In quell’occasione molti vedono il momento in cui il termometro ha segnato un forte abbassamento nel rapporto tra il leader e il suo primo (insieme a Edoardo Rixi) vicesegretario nell’ormai lontano 2013, uno che non ha tentennamenti quando deve pronunciare la parola “fascisti”, tantomeno quando come ogni anno celebra il 25 Aprile, senza mai aver relegato in soffitta i ricordi del rito dell’ampolla con Umberto Bossi alle sorgenti del Po. Riccardo sì, ma non Cuor di Leone giacché nella Lega, a dispetto di epidemie di mal di pancia verso il segretario, non se ne vede uno. E difficilmente lo si vedrà anche in questo ricambio in odor di purga.

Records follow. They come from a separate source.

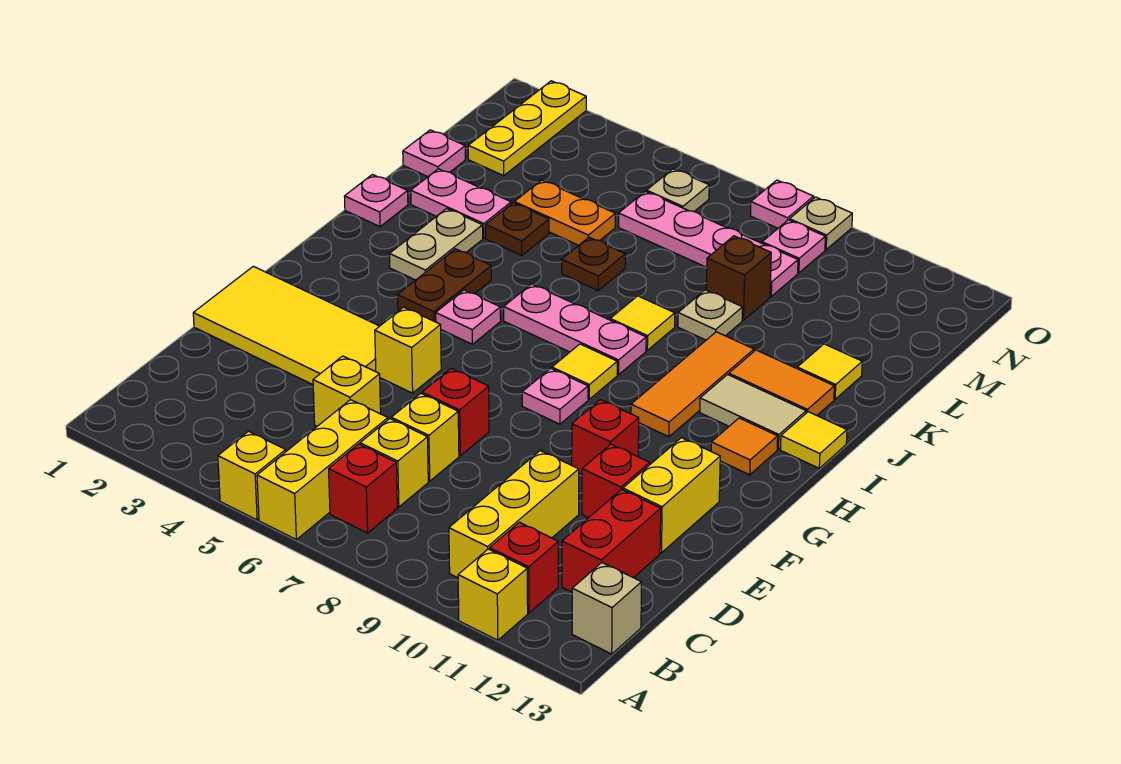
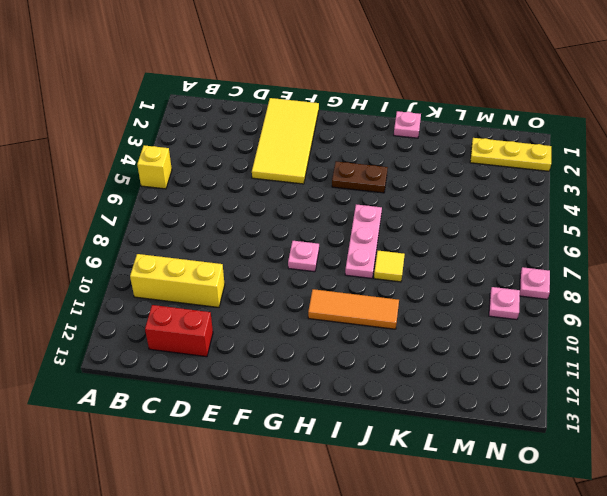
none -> yellow 1x3 brick [257,400,388,540]
none -> yellow 1x1 brick [458,549,528,640]
none -> red 1x1 brick [329,444,397,533]
none -> red 1x1 brick [490,522,558,613]

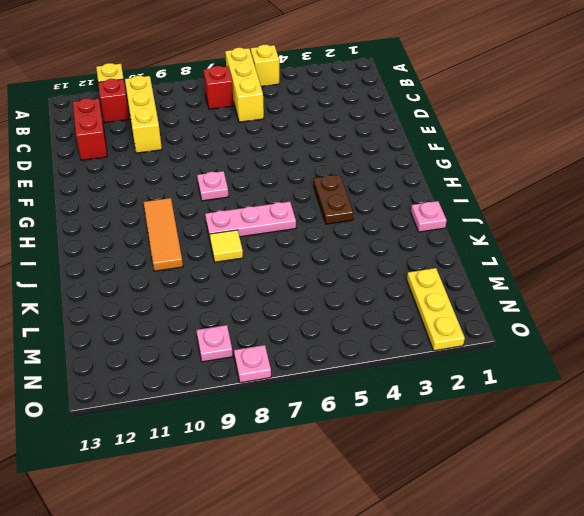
none -> tan 1x1 brick [572,563,642,654]
none -> yellow 1x1 brick [360,419,428,507]
none -> yellow 1x1 brick [313,356,381,426]
none -> yellow 1x1 brick [391,393,459,481]

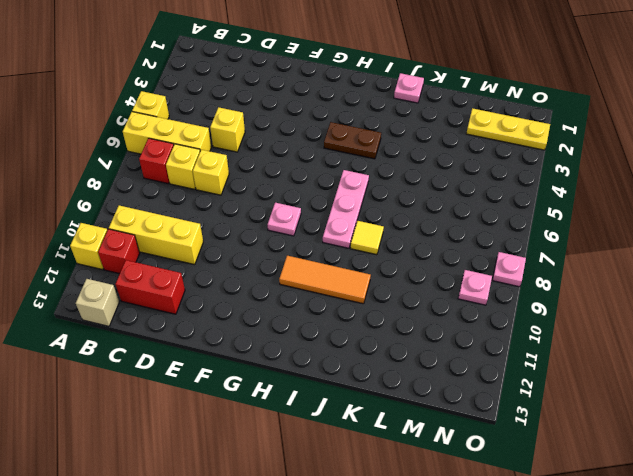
none -> yellow 2x4 tile [193,266,379,384]
none -> red 1x1 brick [422,368,489,456]
none -> red 1x1 brick [582,444,650,518]
none -> yellow 1x2 brick [623,438,720,553]

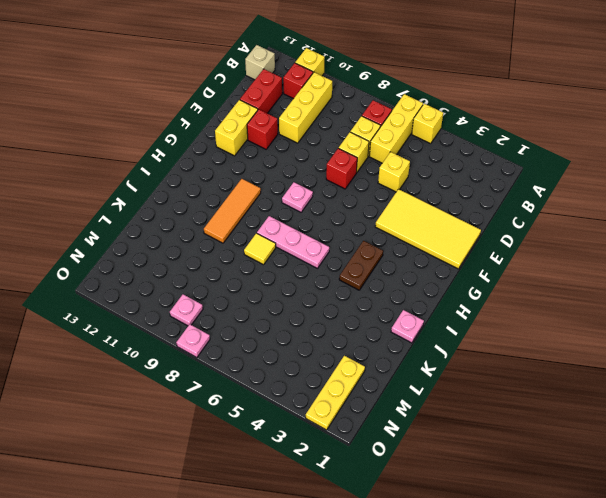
none -> yellow 1x1 brick [375,307,441,393]
none -> red 1x1 brick [572,400,639,474]
none -> pink 1x1 plate [436,290,501,344]
none -> yellow 1x1 tile [552,344,617,399]

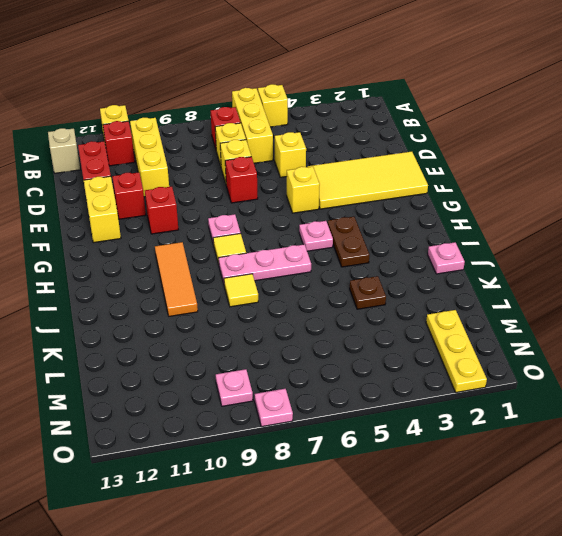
none -> orange 1x1 tile [711,418,778,475]
none -> tan 1x2 plate [390,209,483,280]
none -> tan 1x2 tile [700,375,806,449]
none -> yellow 1x1 tile [781,412,847,468]

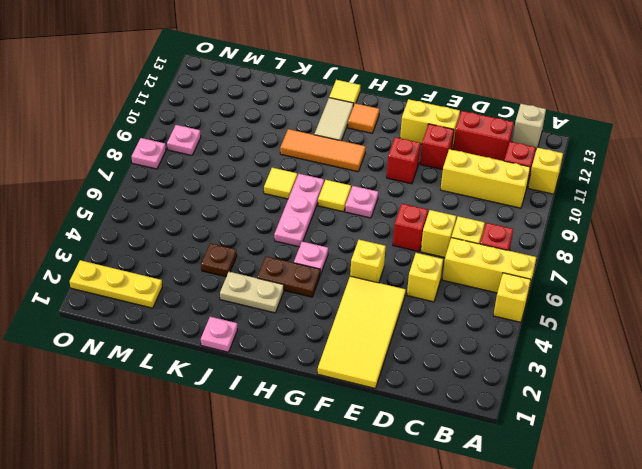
none -> orange 1x2 tile [729,350,834,415]
none -> pink 1x2 plate [411,169,511,238]
none -> brown 1x1 plate [562,237,626,290]
none -> tan 1x1 plate [678,290,742,340]

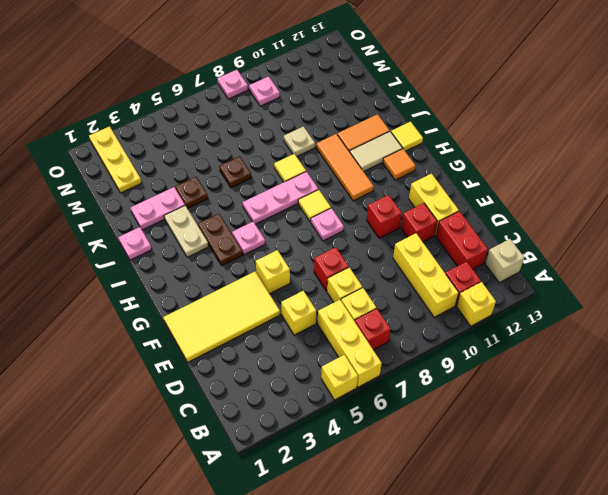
none -> yellow 1x1 tile [797,344,862,399]
none -> pink 1x1 plate [403,130,465,177]
none -> orange 1x2 plate [514,180,615,245]
none -> brown 1x1 brick [706,236,771,320]

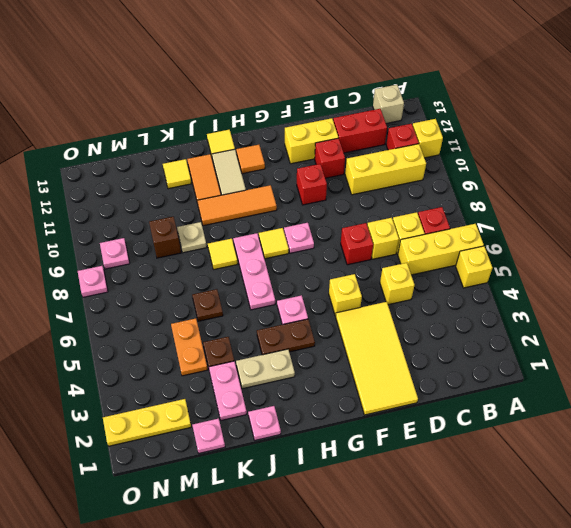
none -> pink 1x4 plate [619,191,798,296]
none -> tan 1x1 plate [647,169,709,211]
none -> tan 1x1 plate [790,197,852,250]

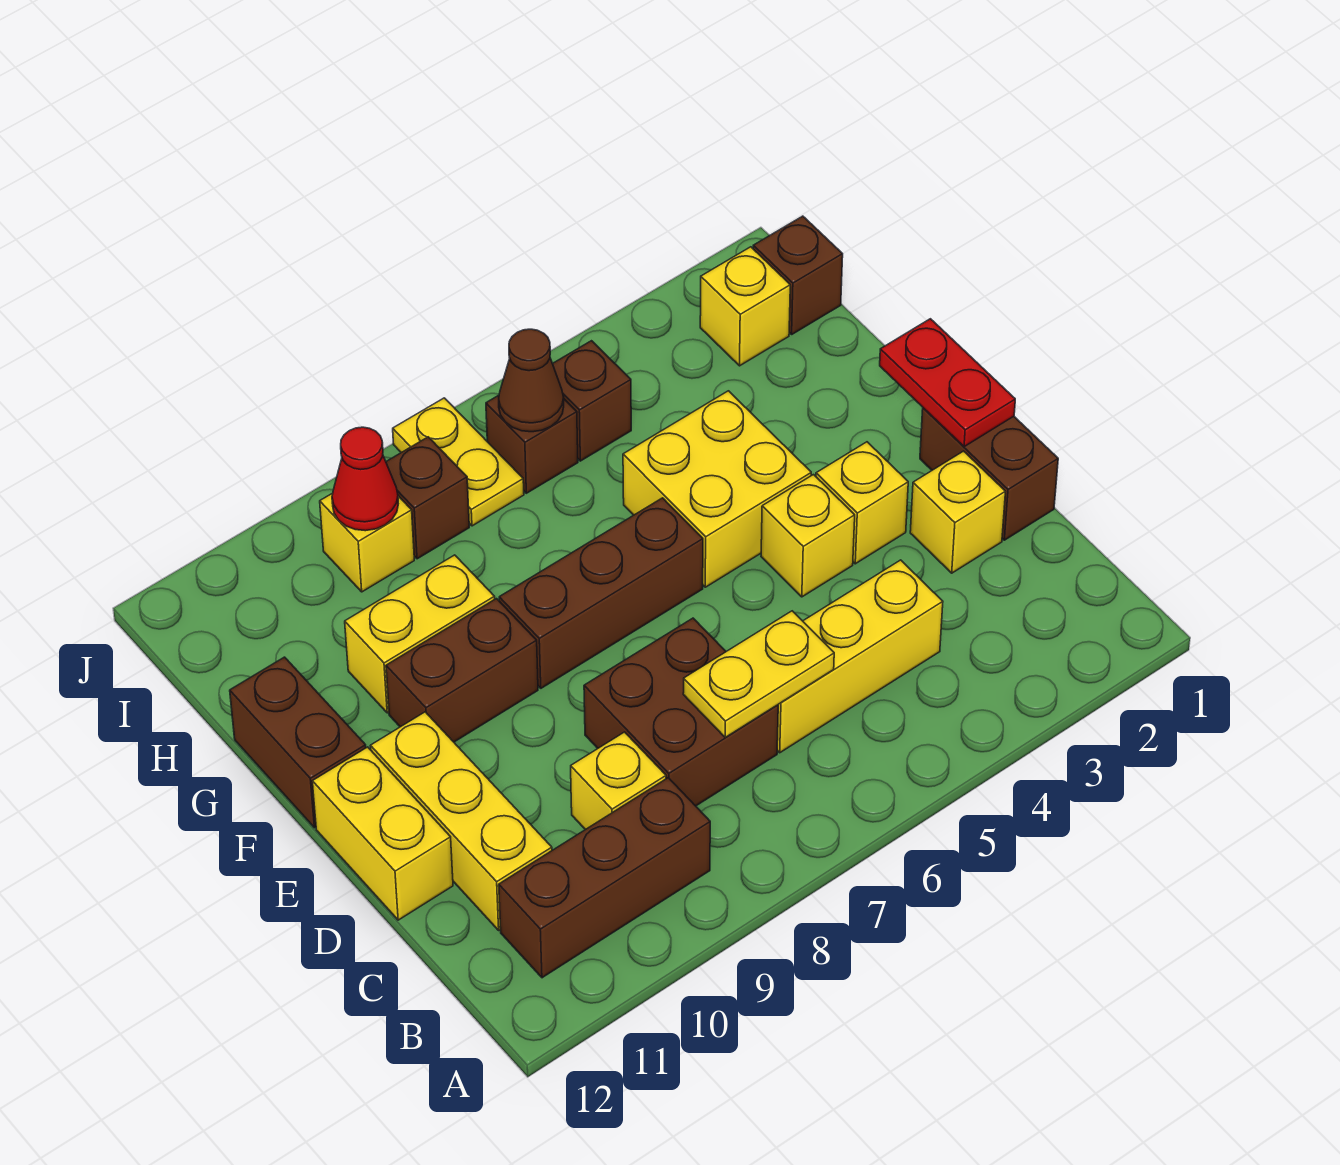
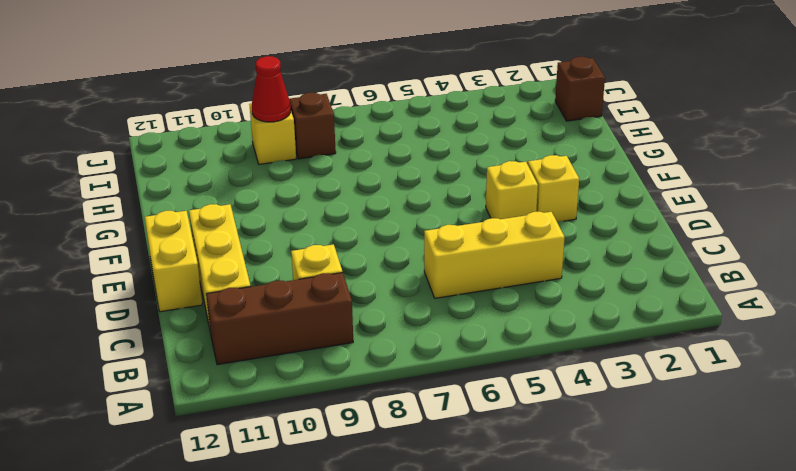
none -> brown 2x2 brick [584,618,778,806]
none -> brown 1x2 brick [920,408,1058,540]
none -> yellow 1x1 brick [910,451,1005,573]

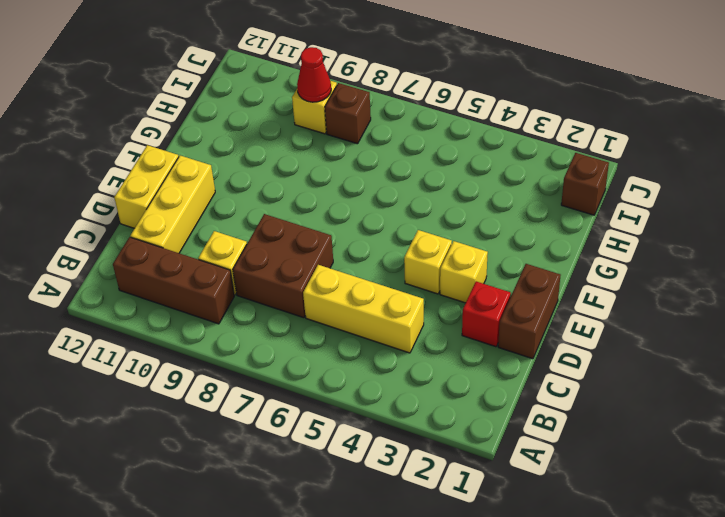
red 1x1 brick [462,281,511,347] -> yellow 1x1 brick [910,451,1005,573]
none -> yellow 2x2 brick [623,391,811,587]
none -> brown 1x3 brick [499,498,703,688]
none -> brown 1x2 brick [386,599,538,742]

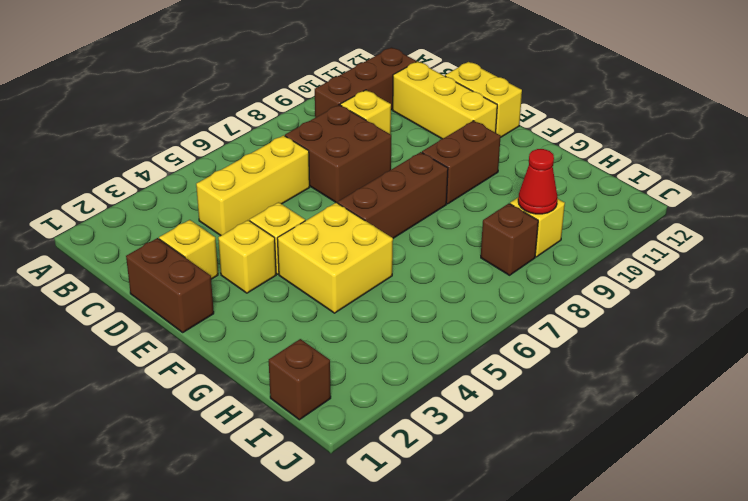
none -> brown 1x2 brick [230,657,366,828]
none -> yellow 1x2 brick [345,555,495,713]
none -> yellow 1x1 brick [700,247,790,366]

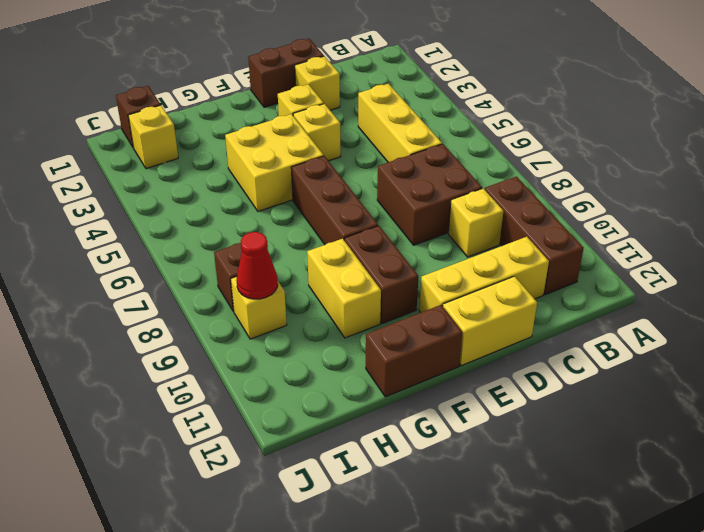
none -> brown 1x1 brick [553,341,631,461]
none -> brown 1x1 brick [486,395,578,493]
none -> yellow 1x2 plate [393,398,524,526]

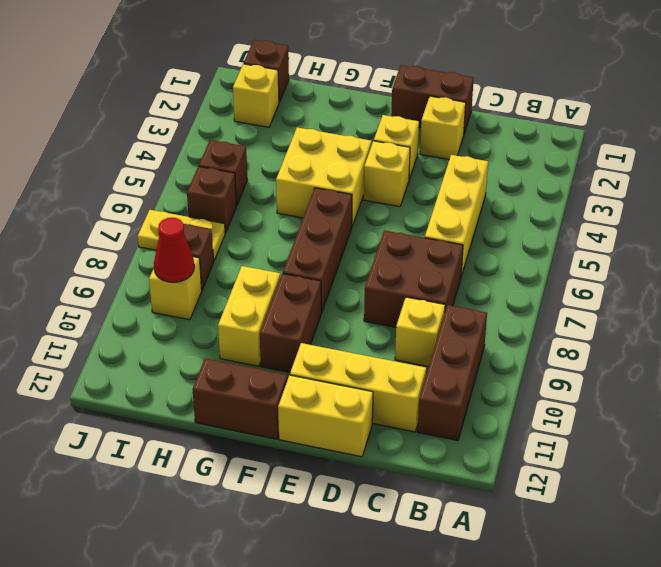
none -> yellow 1x2 plate [683,611,834,738]
none -> red 1x2 plate [880,319,1015,447]
none -> brown 1x1 cone [499,329,564,432]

La spiegazione che il segretario avrebbe in animo non brilla né per originalità, né per coerenza. Salvini, motiverebbe la sua scelta col fatto che Molinari è segretario del partito in una regione importante del Nord come il Piemonte, ripetendo la solfa anche per Romeo eletto in Lombardia in spregio agli schemi del Capitano. Indicare l’esigenza di non sommare incarichi pesanti detto da uno che guida monarchicamente un partito, fa il ministro e pure il vicepremier suona come le unghie di un gatto su uno specchio. Ma tant’è, Salvini sa che dare spiegazioni in un partito come quello che ha plasmato negli ultimi anni è un di più.
Quasi come il congresso che lo riconfermerà e che ha deciso si svolgerà il 5 e 6 aprile a Firenze, sede che pur non arrivando a una scelta sudista, certo non par dare segnali a quel Nord sempre meno nell’agenda del segretario e dei suoi più stretti interpreti della linea. Come Claudio Borghi, uno dei più trumpiani tra i fan del presidente degli Stati Uniti all’interno della Lega e da sempre fieramente euroscettico (per usare un eufemismo), destinato a sostituire Romeo nella guida dei senatori leghisti. “Con Trump ha vinto il sovranismo” esultava festeggiando l’insediamento del tycoon alla Casa Bianca. E seguendone pedissequamente il modello era arrivato, lui no vax convinto durante la pandemia insieme al sodale Alberto Bagnai, addirittura a proporre un disegno di legge per l’uscita dell’Italia dall’Organizzazione Mondiale della Sanità. Da responsabile economico del partito, Borghi avvisa: “Sui dazi l’Italia deve trattare da sola con gli Stati Uniti, con l’Europa sarebbe più debole”. Lui in Europa ha provato ad andarci, ma le 11mila preferenze non sono bastate. “Se eletto lascerò il Senato – aveva detto – per cambiare l’Europa”.